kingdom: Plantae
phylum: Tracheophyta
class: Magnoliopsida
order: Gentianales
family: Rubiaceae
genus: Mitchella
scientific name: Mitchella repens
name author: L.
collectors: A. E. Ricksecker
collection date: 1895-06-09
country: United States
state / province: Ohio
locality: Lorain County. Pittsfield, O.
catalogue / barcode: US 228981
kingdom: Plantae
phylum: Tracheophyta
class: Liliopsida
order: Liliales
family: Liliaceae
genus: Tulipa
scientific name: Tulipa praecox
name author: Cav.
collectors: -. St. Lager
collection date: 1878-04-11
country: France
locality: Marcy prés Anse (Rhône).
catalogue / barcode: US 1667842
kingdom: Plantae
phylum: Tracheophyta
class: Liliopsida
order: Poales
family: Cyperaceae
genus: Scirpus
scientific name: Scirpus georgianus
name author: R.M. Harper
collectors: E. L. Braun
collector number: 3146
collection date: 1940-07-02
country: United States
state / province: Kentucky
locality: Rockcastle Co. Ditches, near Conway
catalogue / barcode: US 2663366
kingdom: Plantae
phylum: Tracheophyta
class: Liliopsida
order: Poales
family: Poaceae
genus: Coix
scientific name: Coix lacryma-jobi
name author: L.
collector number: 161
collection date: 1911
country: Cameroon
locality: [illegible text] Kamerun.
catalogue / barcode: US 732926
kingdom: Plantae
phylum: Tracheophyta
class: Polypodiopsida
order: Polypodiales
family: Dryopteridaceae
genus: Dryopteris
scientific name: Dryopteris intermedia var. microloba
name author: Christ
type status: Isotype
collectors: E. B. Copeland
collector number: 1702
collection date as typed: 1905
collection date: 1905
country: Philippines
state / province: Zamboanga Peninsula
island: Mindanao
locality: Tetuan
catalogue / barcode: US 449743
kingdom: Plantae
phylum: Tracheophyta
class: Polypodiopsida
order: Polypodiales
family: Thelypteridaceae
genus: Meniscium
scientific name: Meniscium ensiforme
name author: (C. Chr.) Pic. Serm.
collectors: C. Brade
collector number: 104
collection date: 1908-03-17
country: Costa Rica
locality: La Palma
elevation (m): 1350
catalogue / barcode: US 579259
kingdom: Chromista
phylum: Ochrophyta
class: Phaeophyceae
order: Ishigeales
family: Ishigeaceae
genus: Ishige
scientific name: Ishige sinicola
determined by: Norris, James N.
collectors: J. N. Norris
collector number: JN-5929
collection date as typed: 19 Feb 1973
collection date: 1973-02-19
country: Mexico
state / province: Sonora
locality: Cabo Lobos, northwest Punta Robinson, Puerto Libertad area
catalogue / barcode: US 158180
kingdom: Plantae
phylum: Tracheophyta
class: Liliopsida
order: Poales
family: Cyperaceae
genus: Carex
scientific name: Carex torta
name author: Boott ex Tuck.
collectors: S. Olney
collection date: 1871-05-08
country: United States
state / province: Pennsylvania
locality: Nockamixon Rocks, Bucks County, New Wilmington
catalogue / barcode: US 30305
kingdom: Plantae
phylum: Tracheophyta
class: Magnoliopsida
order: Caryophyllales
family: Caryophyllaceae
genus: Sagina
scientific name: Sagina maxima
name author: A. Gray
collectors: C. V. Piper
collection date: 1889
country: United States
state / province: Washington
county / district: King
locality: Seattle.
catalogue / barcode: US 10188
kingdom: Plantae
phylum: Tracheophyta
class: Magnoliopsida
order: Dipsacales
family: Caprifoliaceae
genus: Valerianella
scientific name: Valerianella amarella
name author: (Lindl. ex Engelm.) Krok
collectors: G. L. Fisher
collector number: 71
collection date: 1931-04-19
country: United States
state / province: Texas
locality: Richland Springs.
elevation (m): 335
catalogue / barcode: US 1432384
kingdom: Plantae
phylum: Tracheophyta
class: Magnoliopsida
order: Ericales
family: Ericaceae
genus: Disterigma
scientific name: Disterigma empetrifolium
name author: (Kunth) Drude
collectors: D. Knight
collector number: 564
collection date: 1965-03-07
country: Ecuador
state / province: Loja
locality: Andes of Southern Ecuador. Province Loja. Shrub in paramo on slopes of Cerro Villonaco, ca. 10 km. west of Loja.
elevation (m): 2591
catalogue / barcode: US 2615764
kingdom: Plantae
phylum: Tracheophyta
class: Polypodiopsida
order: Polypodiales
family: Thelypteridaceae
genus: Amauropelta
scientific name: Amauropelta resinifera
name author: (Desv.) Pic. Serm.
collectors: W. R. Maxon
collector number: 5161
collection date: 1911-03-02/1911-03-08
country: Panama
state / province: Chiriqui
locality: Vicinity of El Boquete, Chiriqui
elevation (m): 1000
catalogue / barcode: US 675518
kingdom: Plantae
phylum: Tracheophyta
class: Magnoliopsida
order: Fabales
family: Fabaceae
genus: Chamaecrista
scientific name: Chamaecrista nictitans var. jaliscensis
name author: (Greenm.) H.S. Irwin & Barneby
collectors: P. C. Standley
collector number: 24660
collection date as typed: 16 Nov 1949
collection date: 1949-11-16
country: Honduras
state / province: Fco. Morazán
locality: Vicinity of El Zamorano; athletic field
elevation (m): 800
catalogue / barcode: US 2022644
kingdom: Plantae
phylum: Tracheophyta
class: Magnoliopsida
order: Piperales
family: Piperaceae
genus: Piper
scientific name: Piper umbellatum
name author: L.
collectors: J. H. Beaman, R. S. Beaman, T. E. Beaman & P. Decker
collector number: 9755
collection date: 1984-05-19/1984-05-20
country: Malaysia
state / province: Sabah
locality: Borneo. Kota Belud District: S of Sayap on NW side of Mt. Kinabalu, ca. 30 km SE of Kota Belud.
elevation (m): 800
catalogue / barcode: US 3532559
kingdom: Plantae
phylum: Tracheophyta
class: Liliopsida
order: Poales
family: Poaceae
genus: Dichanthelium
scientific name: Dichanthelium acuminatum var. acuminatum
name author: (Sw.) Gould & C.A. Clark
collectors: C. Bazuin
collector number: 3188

════════

INSTRUCTION:
Copy out every line of the material above word for word, changing nothing.

RESULT OF THE TASK:
kingdom: Plantae
phylum: Tracheophyta
class: Magnoliopsida
order: Gentianales
family: Rubiaceae
genus: Mitchella
scientific name: Mitchella repens
name author: L.
collectors: A. E. Ricksecker
collection date: 1895-06-09
country: United States
state / province: Ohio
locality: Lorain County. Pittsfield, O.
catalogue / barcode: US 228981
kingdom: Plantae
phylum: Tracheophyta
class: Liliopsida
order: Liliales
family: Liliaceae
genus: Tulipa
scientific name: Tulipa praecox
name author: Cav.
collectors: -. St. Lager
collection date: 1878-04-11
country: France
locality: Marcy prés Anse (Rhône).
catalogue / barcode: US 1667842
kingdom: Plantae
phylum: Tracheophyta
class: Liliopsida
order: Poales
family: Cyperaceae
genus: Scirpus
scientific name: Scirpus georgianus
name author: R.M. Harper
collectors: E. L. Braun
collector number: 3146
collection date: 1940-07-02
country: United States
state / province: Kentucky
locality: Rockcastle Co. Ditches, near Conway
catalogue / barcode: US 2663366
kingdom: Plantae
phylum: Tracheophyta
class: Liliopsida
order: Poales
family: Poaceae
genus: Coix
scientific name: Coix lacryma-jobi
name author: L.
collector number: 161
collection date: 1911
country: Cameroon
locality: [illegible text] Kamerun.
catalogue / barcode: US 732926
kingdom: Plantae
phylum: Tracheophyta
class: Polypodiopsida
order: Polypodiales
family: Dryopteridaceae
genus: Dryopteris
scientific name: Dryopteris intermedia var. microloba
name author: Christ
type status: Isotype
collectors: E. B. Copeland
collector number: 1702
collection date as typed: 1905
collection date: 1905
country: Philippines
state / province: Zamboanga Peninsula
island: Mindanao
locality: Tetuan
catalogue / barcode: US 449743
kingdom: Plantae
phylum: Tracheophyta
class: Polypodiopsida
order: Polypodiales
family: Thelypteridaceae
genus: Meniscium
scientific name: Meniscium ensiforme
name author: (C. Chr.) Pic. Serm.
collectors: C. Brade
collector number: 104
collection date: 1908-03-17
country: Costa Rica
locality: La Palma
elevation (m): 1350
catalogue / barcode: US 579259
kingdom: Chromista
phylum: Ochrophyta
class: Phaeophyceae
order: Ishigeales
family: Ishigeaceae
genus: Ishige
scientific name: Ishige sinicola
determined by: Norris, James N.
collectors: J. N. Norris
collector number: JN-5929
collection date as typed: 19 Feb 1973
collection date: 1973-02-19
country: Mexico
state / province: Sonora
locality: Cabo Lobos, northwest Punta Robinson, Puerto Libertad area
catalogue / barcode: US 158180
kingdom: Plantae
phylum: Tracheophyta
class: Liliopsida
order: Poales
family: Cyperaceae
genus: Carex
scientific name: Carex torta
name author: Boott ex Tuck.
collectors: S. Olney
collection date: 1871-05-08
country: United States
state / province: Pennsylvania
locality: Nockamixon Rocks, Bucks County, New Wilmington
catalogue / barcode: US 30305
kingdom: Plantae
phylum: Tracheophyta
class: Magnoliopsida
order: Caryophyllales
family: Caryophyllaceae
genus: Sagina
scientific name: Sagina maxima
name author: A. Gray
collectors: C. V. Piper
collection date: 1889
country: United States
state / province: Washington
county / district: King
locality: Seattle.
catalogue / barcode: US 10188
kingdom: Plantae
phylum: Tracheophyta
class: Magnoliopsida
order: Dipsacales
family: Caprifoliaceae
genus: Valerianella
scientific name: Valerianella amarella
name author: (Lindl. ex Engelm.) Krok
collectors: G. L. Fisher
collector number: 71
collection date: 1931-04-19
country: United States
state / province: Texas
locality: Richland Springs.
elevation (m): 335
catalogue / barcode: US 1432384
kingdom: Plantae
phylum: Tracheophyta
class: Magnoliopsida
order: Ericales
family: Ericaceae
genus: Disterigma
scientific name: Disterigma empetrifolium
name author: (Kunth) Drude
collectors: D. Knight
collector number: 564
collection date: 1965-03-07
country: Ecuador
state / province: Loja
locality: Andes of Southern Ecuador. Province Loja. Shrub in paramo on slopes of Cerro Villonaco, ca. 10 km. west of Loja.
elevation (m): 2591
catalogue / barcode: US 2615764
kingdom: Plantae
phylum: Tracheophyta
class: Polypodiopsida
order: Polypodiales
family: Thelypteridaceae
genus: Amauropelta
scientific name: Amauropelta resinifera
name author: (Desv.) Pic. Serm.
collectors: W. R. Maxon
collector number: 5161
collection date: 1911-03-02/1911-03-08
country: Panama
state / province: Chiriqui
locality: Vicinity of El Boquete, Chiriqui
elevation (m): 1000
catalogue / barcode: US 675518
kingdom: Plantae
phylum: Tracheophyta
class: Magnoliopsida
order: Fabales
family: Fabaceae
genus: Chamaecrista
scientific name: Chamaecrista nictitans var. jaliscensis
name author: (Greenm.) H.S. Irwin & Barneby
collectors: P. C. Standley
collector number: 24660
collection date as typed: 16 Nov 1949
collection date: 1949-11-16
country: Honduras
state / province: Fco. Morazán
locality: Vicinity of El Zamorano; athletic field
elevation (m): 800
catalogue / barcode: US 2022644
kingdom: Plantae
phylum: Tracheophyta
class: Magnoliopsida
order: Piperales
family: Piperaceae
genus: Piper
scientific name: Piper umbellatum
name author: L.
collectors: J. H. Beaman, R. S. Beaman, T. E. Beaman & P. Decker
collector number: 9755
collection date: 1984-05-19/1984-05-20
country: Malaysia
state / province: Sabah
locality: Borneo. Kota Belud District: S of Sayap on NW side of Mt. Kinabalu, ca. 30 km SE of Kota Belud.
elevation (m): 800
catalogue / barcode: US 3532559
kingdom: Plantae
phylum: Tracheophyta
class: Liliopsida
order: Poales
family: Poaceae
genus: Dichanthelium
scientific name: Dichanthelium acuminatum var. acuminatum
name author: (Sw.) Gould & C.A. Clark
collectors: C. Bazuin
collector number: 3188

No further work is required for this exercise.